- **TASK REQUIREMENTS**: Skip the pictures. Copy all the rest of the records down exactly.

=== EXTRACTED DATA ===

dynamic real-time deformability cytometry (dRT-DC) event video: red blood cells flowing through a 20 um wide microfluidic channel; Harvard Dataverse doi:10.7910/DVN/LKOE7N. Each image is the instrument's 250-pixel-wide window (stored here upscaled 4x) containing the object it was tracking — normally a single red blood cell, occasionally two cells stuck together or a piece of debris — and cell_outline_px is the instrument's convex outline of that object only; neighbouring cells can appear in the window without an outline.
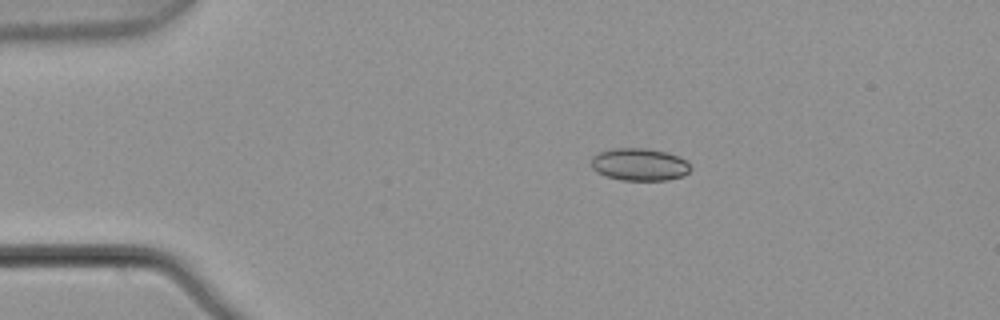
{"species": "common noctule bat (a hibernating species)", "species_latin": "Nyctalus noctula", "temperature_condition": "warm", "stored_images_in_passage": 6, "camera_frame_rate_fps": 3000, "um_per_image_px": 0.085, "animal": {"sex": "male", "body_mass_g": 21.5, "forearm_length_mm": 52.0}, "frame": {"image": 1, "passage_image": 2, "time_ms": 0.333, "image_size_px": [1000, 320], "cell_outline_px": [[692, 168], [684, 176], [668, 180], [620, 180], [604, 176], [596, 172], [592, 168], [592, 156], [600, 152], [612, 148], [648, 148], [668, 152], [680, 156]], "centroid_in_image_um": [54.35, 13.98], "position_along_channel_um": 30.6, "area_um2": 19.02}}
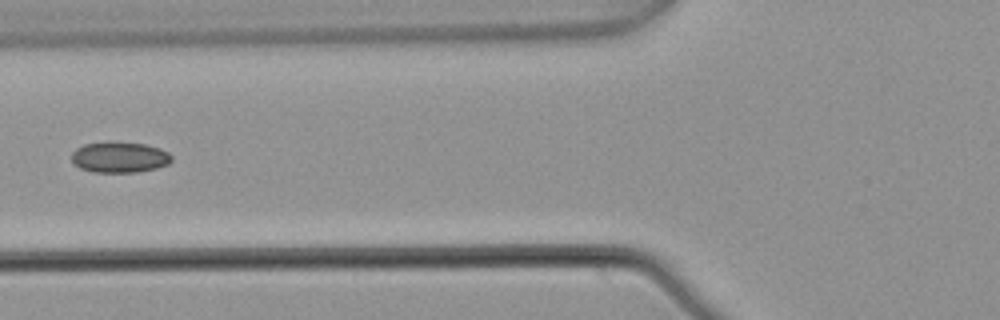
{"frame": {"image": 2, "passage_image": 5, "time_ms": 1.333, "image_size_px": [1000, 320], "cell_outline_px": [[172, 160], [168, 164], [156, 168], [136, 172], [92, 172], [80, 168], [72, 164], [72, 152], [76, 148], [84, 144], [108, 140], [116, 140], [144, 144], [160, 148], [168, 152], [172, 156]], "centroid_in_image_um": [10.13, 13.34], "position_along_channel_um": 115.7, "area_um2": 18.44}}
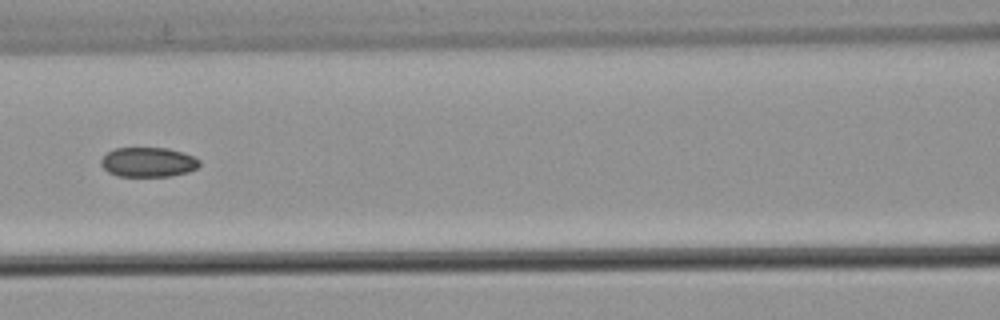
{"frame": {"image": 3, "passage_image": 6, "time_ms": 1.667, "image_size_px": [1000, 320], "cell_outline_px": [[200, 164], [196, 168], [188, 172], [168, 176], [116, 176], [108, 172], [100, 164], [100, 160], [108, 152], [116, 148], [168, 148], [184, 152], [200, 160]], "centroid_in_image_um": [12.59, 13.78], "position_along_channel_um": 154.0, "area_um2": 16.99}}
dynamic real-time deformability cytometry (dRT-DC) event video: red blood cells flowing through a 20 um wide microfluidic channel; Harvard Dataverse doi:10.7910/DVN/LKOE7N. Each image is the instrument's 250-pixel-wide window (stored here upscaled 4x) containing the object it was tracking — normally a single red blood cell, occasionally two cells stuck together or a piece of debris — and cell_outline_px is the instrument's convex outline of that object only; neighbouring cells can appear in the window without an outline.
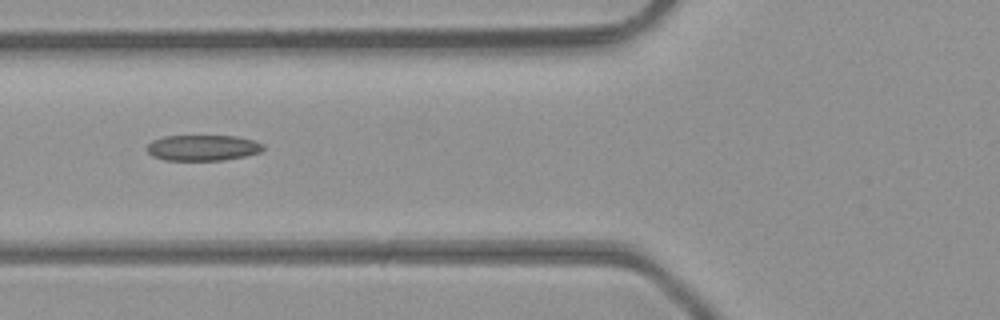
{"species": "common noctule bat (a hibernating species)", "species_latin": "Nyctalus noctula", "temperature_condition": "room temperature", "stored_images_in_passage": 5, "camera_frame_rate_fps": 3000, "um_per_image_px": 0.085, "animal": {"sex": "male", "body_mass_g": 23.1, "forearm_length_mm": 52.7}, "frame": {"image": 1, "passage_image": 4, "time_ms": 1.0, "image_size_px": [1000, 320], "cell_outline_px": [[264, 148], [260, 152], [244, 156], [224, 160], [164, 160], [152, 156], [144, 148], [152, 140], [164, 136], [236, 136], [252, 140], [264, 144]], "centroid_in_image_um": [17.2, 12.56], "position_along_channel_um": 108.6, "area_um2": 17.51}}
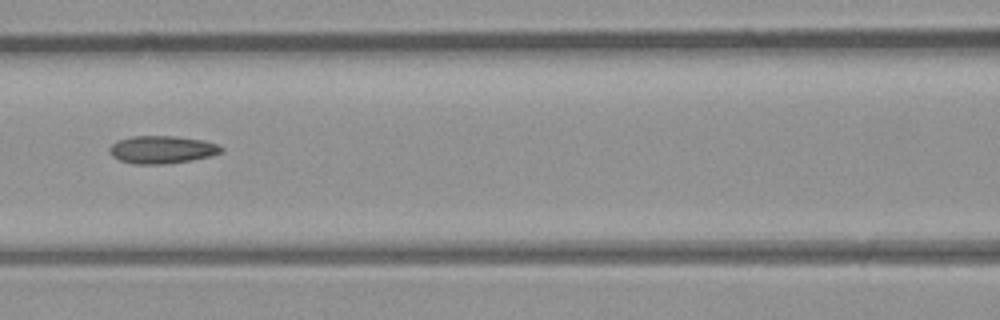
{"frame": {"image": 2, "passage_image": 5, "time_ms": 1.333, "image_size_px": [1000, 320], "cell_outline_px": [[224, 152], [212, 156], [192, 160], [168, 164], [132, 164], [120, 160], [112, 156], [108, 152], [108, 148], [116, 140], [132, 136], [176, 136], [204, 140], [216, 144], [224, 148]], "centroid_in_image_um": [13.77, 12.72], "position_along_channel_um": 152.8, "area_um2": 18.38}}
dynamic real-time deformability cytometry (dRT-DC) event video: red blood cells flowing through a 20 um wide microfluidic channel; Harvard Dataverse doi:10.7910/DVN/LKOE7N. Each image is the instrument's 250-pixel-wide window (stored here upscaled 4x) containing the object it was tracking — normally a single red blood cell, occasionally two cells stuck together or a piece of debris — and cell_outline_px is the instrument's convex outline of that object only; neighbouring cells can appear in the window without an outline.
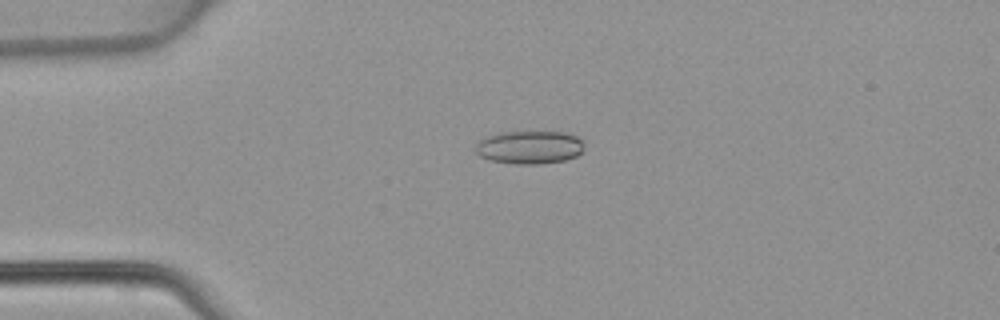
{"species": "common noctule bat (a hibernating species)", "species_latin": "Nyctalus noctula", "temperature_condition": "warm", "stored_images_in_passage": 48, "camera_frame_rate_fps": 3000, "um_per_image_px": 0.085, "animal": {"sex": "female", "body_mass_g": 22.7, "forearm_length_mm": 54.2}, "frame": {"image": 1, "passage_image": 12, "time_ms": 3.667, "image_size_px": [1000, 320], "cell_outline_px": [[584, 152], [576, 156], [564, 160], [540, 164], [516, 164], [488, 160], [480, 156], [476, 152], [476, 140], [484, 136], [496, 132], [564, 132], [576, 136], [584, 140]], "centroid_in_image_um": [44.99, 12.51], "position_along_channel_um": 40.0, "area_um2": 21.44}}
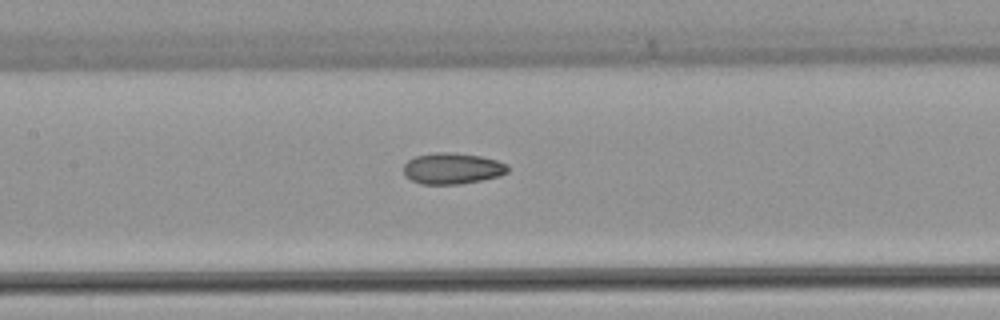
{"frame": {"image": 2, "passage_image": 23, "time_ms": 7.333, "image_size_px": [1000, 320], "cell_outline_px": [[508, 172], [500, 176], [460, 184], [420, 184], [412, 180], [404, 172], [404, 164], [408, 160], [416, 156], [436, 152], [448, 152], [480, 156], [496, 160], [508, 164]], "centroid_in_image_um": [38.46, 14.32], "position_along_channel_um": 168.9, "area_um2": 18.79}}
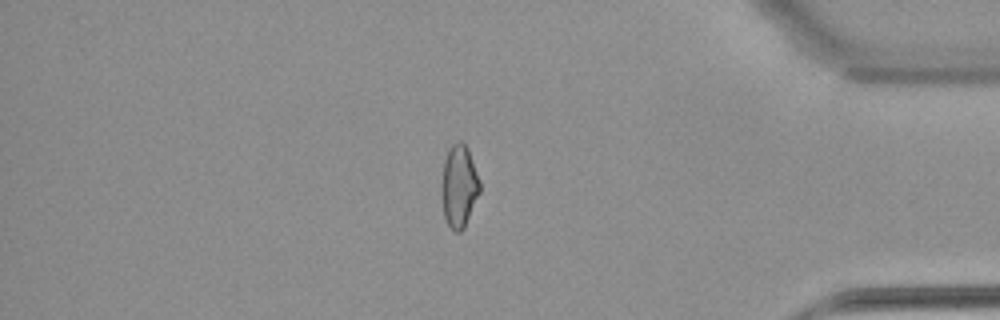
{"frame": {"image": 3, "passage_image": 41, "time_ms": 13.333, "image_size_px": [1000, 320], "cell_outline_px": [[480, 192], [464, 228], [460, 232], [456, 232], [448, 224], [444, 216], [440, 188], [444, 160], [448, 148], [456, 140], [460, 140], [468, 148], [480, 180]], "centroid_in_image_um": [39.01, 15.79], "position_along_channel_um": 396.2, "area_um2": 18.61}}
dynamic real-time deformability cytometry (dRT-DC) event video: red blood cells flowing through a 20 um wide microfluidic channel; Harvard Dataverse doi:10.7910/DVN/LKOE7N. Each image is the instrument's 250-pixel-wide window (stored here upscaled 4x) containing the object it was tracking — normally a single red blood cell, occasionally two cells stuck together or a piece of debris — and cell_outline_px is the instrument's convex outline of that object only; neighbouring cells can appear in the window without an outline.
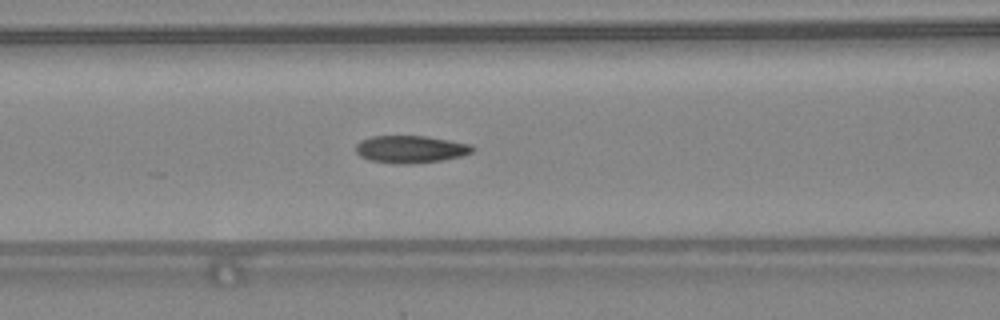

===

- **RESPONSE FOR THIS EXERCISE**:
dynamic real-time deformability cytometry (dRT-DC) event video: red blood cells flowing through a 20 um wide microfluidic channel; Harvard Dataverse doi:10.7910/DVN/LKOE7N. Each image is the instrument's 250-pixel-wide window (stored here upscaled 4x) containing the object it was tracking — normally a single red blood cell, occasionally two cells stuck together or a piece of debris — and cell_outline_px is the instrument's convex outline of that object only; neighbouring cells can appear in the window without an outline.
{"species": "common noctule bat (a hibernating species)", "species_latin": "Nyctalus noctula", "temperature_condition": "warm", "stored_images_in_passage": 6, "camera_frame_rate_fps": 3000, "um_per_image_px": 0.085, "animal": {"sex": "male", "body_mass_g": 21.5, "forearm_length_mm": 52.0}, "frame": {"image": 1, "passage_image": 2, "time_ms": 0.333, "image_size_px": [1000, 320], "cell_outline_px": [[692, 168], [684, 176], [668, 180], [620, 180], [604, 176], [596, 172], [592, 168], [592, 156], [600, 152], [612, 148], [648, 148], [668, 152], [680, 156]], "centroid_in_image_um": [54.35, 13.98], "position_along_channel_um": 30.6, "area_um2": 19.02}}
{"frame": {"image": 2, "passage_image": 5, "time_ms": 1.333, "image_size_px": [1000, 320], "cell_outline_px": [[172, 160], [168, 164], [156, 168], [136, 172], [92, 172], [80, 168], [72, 164], [72, 152], [76, 148], [84, 144], [108, 140], [116, 140], [144, 144], [160, 148], [168, 152], [172, 156]], "centroid_in_image_um": [10.13, 13.34], "position_along_channel_um": 115.7, "area_um2": 18.44}}
{"frame": {"image": 3, "passage_image": 6, "time_ms": 1.667, "image_size_px": [1000, 320], "cell_outline_px": [[200, 164], [196, 168], [188, 172], [168, 176], [116, 176], [108, 172], [100, 164], [100, 160], [108, 152], [116, 148], [168, 148], [184, 152], [200, 160]], "centroid_in_image_um": [12.59, 13.78], "position_along_channel_um": 154.0, "area_um2": 16.99}}
dynamic real-time deformability cytometry (dRT-DC) event video: red blood cells flowing through a 20 um wide microfluidic channel; Harvard Dataverse doi:10.7910/DVN/LKOE7N. Each image is the instrument's 250-pixel-wide window (stored here upscaled 4x) containing the object it was tracking — normally a single red blood cell, occasionally two cells stuck together or a piece of debris — and cell_outline_px is the instrument's convex outline of that object only; neighbouring cells can appear in the window without an outline.
{"species": "common noctule bat (a hibernating species)", "species_latin": "Nyctalus noctula", "temperature_condition": "room temperature", "stored_images_in_passage": 5, "camera_frame_rate_fps": 3000, "um_per_image_px": 0.085, "animal": {"sex": "male", "body_mass_g": 23.1, "forearm_length_mm": 52.7}, "frame": {"image": 1, "passage_image": 4, "time_ms": 1.0, "image_size_px": [1000, 320], "cell_outline_px": [[264, 148], [260, 152], [244, 156], [224, 160], [164, 160], [152, 156], [144, 148], [152, 140], [164, 136], [236, 136], [252, 140], [264, 144]], "centroid_in_image_um": [17.2, 12.56], "position_along_channel_um": 108.6, "area_um2": 17.51}}
{"frame": {"image": 2, "passage_image": 5, "time_ms": 1.333, "image_size_px": [1000, 320], "cell_outline_px": [[224, 152], [212, 156], [192, 160], [168, 164], [132, 164], [120, 160], [112, 156], [108, 152], [108, 148], [116, 140], [132, 136], [176, 136], [204, 140], [216, 144], [224, 148]], "centroid_in_image_um": [13.77, 12.72], "position_along_channel_um": 152.8, "area_um2": 18.38}}
dynamic real-time deformability cytometry (dRT-DC) event video: red blood cells flowing through a 20 um wide microfluidic channel; Harvard Dataverse doi:10.7910/DVN/LKOE7N. Each image is the instrument's 250-pixel-wide window (stored here upscaled 4x) containing the object it was tracking — normally a single red blood cell, occasionally two cells stuck together or a piece of debris — and cell_outline_px is the instrument's convex outline of that object only; neighbouring cells can appear in the window without an outline.
{"species": "common noctule bat (a hibernating species)", "species_latin": "Nyctalus noctula", "temperature_condition": "warm", "stored_images_in_passage": 48, "camera_frame_rate_fps": 3000, "um_per_image_px": 0.085, "animal": {"sex": "female", "body_mass_g": 22.7, "forearm_length_mm": 54.2}, "frame": {"image": 1, "passage_image": 12, "time_ms": 3.667, "image_size_px": [1000, 320], "cell_outline_px": [[584, 152], [576, 156], [564, 160], [540, 164], [516, 164], [488, 160], [480, 156], [476, 152], [476, 140], [484, 136], [496, 132], [564, 132], [576, 136], [584, 140]], "centroid_in_image_um": [44.99, 12.51], "position_along_channel_um": 40.0, "area_um2": 21.44}}
{"frame": {"image": 2, "passage_image": 23, "time_ms": 7.333, "image_size_px": [1000, 320], "cell_outline_px": [[508, 172], [500, 176], [460, 184], [420, 184], [412, 180], [404, 172], [404, 164], [408, 160], [416, 156], [436, 152], [448, 152], [480, 156], [496, 160], [508, 164]], "centroid_in_image_um": [38.46, 14.32], "position_along_channel_um": 168.9, "area_um2": 18.79}}
{"frame": {"image": 3, "passage_image": 41, "time_ms": 13.333, "image_size_px": [1000, 320], "cell_outline_px": [[480, 192], [464, 228], [460, 232], [456, 232], [448, 224], [444, 216], [440, 188], [444, 160], [448, 148], [456, 140], [460, 140], [468, 148], [480, 180]], "centroid_in_image_um": [39.01, 15.79], "position_along_channel_um": 396.2, "area_um2": 18.61}}
dynamic real-time deformability cytometry (dRT-DC) event video: red blood cells flowing through a 20 um wide microfluidic channel; Harvard Dataverse doi:10.7910/DVN/LKOE7N. Each image is the instrument's 250-pixel-wide window (stored here upscaled 4x) containing the object it was tracking — normally a single red blood cell, occasionally two cells stuck together or a piece of debris — and cell_outline_px is the instrument's convex outline of that object only; neighbouring cells can appear in the window without an outline.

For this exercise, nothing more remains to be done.